When in Croatia, there are several places on most tourists’ lists. One of them is inevitably the walled city of Dubrovnik in the southern region of Dalmatia. Game of Thrones fans will know this red-roofed city as King’s Landing. I’m here to tell you that Dubrovnik was cool long before the Lannisters made it a star. But it’s still incredibly fun to nerd out while you’re there.
I began watching Game of Thrones at the late date of August, 2017. Although I’m not even halfway through the show, I’m as hooked as a bass on opening day of fishing season (is that a thing?). As we clambered up to the top of the massive stone walls that surround the Old Town, we felt as if we prepared for war. Looking down from those heights to the foamy sea below, the memory of Geoffry’s whiny voice sent shivers down my spine. We retraced Sansa’s steps as she talked with the Hound about killing and fled through the arched hallways of the fortress. It was amazing.
But truly, Dubrovnik does not belong solely to the world of George R. R. Martin. Even those who have never heard of the books or the show (gasp!) flock in startling numbers to this ancient city by the sea. Dubrovnik does indeed boast some of the most impressive city walls I’ve ever seen, and the experience of walking all the way around them (a few kilometers) can’t be missed. As you look down onto the variably reddish-brown tiled roofs of the houses and buildings below, you’re seeing fresh evidence of the Croatian War of Independence. Because the redder roofs represent all those destroyed by bombs that have been replaced. And the lighter, more mottled brown and tan roofs are all that remain from before. There are not that many of those.
The tiny, winding streets of Old Town hide many treasures as yet unspoiled by the throngs of visitors. You might stumble upon a fig-shaded, Asian-Dalmatian fusion restaurant nestled along a rampart just inside the city walls. While searching for your Airbnb, you might be drawn to a small, green, wooden door in that wall which leads to a terraced, stone and concrete “beach” bar. People young and old lounge in the enclaves watching the sun descend towards the cliffs that jut out into the sea just beyond the city center. And while marveling at the awe-inspiring view from the city walls, your eyes might be drawn to a tiny restaurant by a plume of meaty-smelling smoke escaping from a rooftop brick oven.

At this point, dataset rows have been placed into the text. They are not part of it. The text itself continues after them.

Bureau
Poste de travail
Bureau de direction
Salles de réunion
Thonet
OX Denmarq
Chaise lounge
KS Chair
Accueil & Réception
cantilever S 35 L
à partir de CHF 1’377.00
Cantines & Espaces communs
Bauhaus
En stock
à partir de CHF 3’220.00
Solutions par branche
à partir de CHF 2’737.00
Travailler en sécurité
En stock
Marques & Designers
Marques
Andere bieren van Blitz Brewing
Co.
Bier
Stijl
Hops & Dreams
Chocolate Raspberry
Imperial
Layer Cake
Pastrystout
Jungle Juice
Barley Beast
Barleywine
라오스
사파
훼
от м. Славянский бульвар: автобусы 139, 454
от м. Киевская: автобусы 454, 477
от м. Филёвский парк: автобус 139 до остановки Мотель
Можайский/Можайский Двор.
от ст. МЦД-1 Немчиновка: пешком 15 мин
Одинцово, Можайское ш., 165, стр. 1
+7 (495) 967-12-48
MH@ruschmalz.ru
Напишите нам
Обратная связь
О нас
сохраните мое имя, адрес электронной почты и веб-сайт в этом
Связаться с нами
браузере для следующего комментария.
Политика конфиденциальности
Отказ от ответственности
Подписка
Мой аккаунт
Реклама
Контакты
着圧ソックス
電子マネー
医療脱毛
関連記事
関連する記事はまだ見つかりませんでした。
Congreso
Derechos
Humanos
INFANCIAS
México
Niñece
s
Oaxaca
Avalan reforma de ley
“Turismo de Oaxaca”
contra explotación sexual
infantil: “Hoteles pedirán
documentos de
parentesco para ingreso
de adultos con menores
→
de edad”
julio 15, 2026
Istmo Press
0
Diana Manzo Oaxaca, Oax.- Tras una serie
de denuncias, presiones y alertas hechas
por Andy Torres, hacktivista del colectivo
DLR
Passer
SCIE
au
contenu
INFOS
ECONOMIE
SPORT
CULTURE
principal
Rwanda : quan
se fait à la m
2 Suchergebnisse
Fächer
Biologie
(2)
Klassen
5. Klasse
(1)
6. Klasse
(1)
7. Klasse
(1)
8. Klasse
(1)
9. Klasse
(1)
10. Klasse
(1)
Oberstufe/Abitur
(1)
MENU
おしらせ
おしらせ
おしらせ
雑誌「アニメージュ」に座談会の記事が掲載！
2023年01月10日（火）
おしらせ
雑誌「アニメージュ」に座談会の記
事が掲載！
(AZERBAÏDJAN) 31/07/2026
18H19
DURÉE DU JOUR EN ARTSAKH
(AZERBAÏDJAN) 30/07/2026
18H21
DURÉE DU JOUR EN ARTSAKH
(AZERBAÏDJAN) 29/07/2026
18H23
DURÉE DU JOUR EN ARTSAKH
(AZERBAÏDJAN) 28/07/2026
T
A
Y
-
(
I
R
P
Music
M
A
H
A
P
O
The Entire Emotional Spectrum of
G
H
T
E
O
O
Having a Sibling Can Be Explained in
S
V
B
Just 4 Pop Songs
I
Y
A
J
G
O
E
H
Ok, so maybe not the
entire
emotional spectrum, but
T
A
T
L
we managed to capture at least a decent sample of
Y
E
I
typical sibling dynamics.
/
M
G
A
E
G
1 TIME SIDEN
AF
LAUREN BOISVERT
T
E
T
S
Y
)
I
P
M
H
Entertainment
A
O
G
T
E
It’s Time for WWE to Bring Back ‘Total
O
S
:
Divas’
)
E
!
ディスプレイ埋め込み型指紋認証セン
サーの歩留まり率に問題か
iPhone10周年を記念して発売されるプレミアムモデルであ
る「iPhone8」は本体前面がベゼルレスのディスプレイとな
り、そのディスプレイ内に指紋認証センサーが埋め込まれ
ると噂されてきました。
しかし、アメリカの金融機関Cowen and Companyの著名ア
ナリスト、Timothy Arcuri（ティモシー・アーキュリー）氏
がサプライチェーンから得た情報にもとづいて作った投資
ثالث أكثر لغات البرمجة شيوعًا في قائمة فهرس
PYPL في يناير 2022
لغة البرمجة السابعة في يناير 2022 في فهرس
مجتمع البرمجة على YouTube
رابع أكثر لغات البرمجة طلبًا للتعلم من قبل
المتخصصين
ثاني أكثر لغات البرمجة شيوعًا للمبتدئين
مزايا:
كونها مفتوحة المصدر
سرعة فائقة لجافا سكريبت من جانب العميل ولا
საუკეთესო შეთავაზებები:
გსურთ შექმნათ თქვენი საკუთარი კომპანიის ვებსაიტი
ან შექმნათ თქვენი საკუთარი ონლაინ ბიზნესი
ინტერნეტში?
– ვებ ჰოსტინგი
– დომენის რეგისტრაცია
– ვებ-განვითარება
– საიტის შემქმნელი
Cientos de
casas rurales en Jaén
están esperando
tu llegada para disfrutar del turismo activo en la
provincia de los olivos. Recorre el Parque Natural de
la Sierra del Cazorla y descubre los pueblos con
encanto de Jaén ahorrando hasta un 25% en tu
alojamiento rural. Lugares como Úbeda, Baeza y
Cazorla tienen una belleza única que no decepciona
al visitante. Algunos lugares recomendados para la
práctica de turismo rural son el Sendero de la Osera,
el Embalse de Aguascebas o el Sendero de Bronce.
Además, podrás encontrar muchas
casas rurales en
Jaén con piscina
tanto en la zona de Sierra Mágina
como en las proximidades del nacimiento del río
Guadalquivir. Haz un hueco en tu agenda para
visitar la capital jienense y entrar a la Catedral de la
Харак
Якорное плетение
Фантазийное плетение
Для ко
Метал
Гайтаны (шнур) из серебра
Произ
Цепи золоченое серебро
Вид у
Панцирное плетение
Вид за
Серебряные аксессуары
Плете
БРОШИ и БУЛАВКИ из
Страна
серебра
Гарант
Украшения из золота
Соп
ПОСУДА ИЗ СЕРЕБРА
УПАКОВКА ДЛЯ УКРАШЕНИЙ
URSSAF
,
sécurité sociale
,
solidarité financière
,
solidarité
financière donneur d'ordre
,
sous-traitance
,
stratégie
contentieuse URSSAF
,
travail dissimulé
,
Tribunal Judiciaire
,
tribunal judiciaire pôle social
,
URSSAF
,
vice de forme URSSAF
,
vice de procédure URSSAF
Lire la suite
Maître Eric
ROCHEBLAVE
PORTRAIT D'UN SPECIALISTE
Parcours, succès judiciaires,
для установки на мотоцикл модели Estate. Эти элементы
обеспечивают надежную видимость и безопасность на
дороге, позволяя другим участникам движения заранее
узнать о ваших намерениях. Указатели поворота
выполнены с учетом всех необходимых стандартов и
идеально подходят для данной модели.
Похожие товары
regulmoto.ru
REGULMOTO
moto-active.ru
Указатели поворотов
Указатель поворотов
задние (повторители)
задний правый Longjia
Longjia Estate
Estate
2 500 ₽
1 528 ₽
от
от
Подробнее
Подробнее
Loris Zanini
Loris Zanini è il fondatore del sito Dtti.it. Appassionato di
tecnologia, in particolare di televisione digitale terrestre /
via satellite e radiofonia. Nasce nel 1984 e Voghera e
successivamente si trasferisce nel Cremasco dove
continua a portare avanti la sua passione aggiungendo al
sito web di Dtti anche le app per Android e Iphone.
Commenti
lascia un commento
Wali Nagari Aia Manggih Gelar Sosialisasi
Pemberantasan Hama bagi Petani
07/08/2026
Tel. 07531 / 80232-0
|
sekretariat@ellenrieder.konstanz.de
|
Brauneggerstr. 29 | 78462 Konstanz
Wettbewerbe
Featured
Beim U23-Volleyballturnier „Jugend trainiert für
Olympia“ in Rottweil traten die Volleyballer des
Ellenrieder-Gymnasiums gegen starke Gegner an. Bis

Our stay in Dubrovnik began with a long, steep, and rainy trek up and down hills, bags in tow. As the sun came out and the slick paving stones dried, the little city beckoned. By the end of our two-day whirlwind tour, we had hiked the walls and marveled at the views, visited the fortress, learned about Dubrovnik’s extensive maritime history, wondered at the antique furniture and elaborately painted ceilings in the Rector’s Palace, watched the sun go down at the famous Buža Bar, walked alone down the famous “shame steps” at 6:30am, and sampled some truly delicious food, wine, and beer. And I have become even more enamored with Game of Thrones than ever before. Just don’t visit in August.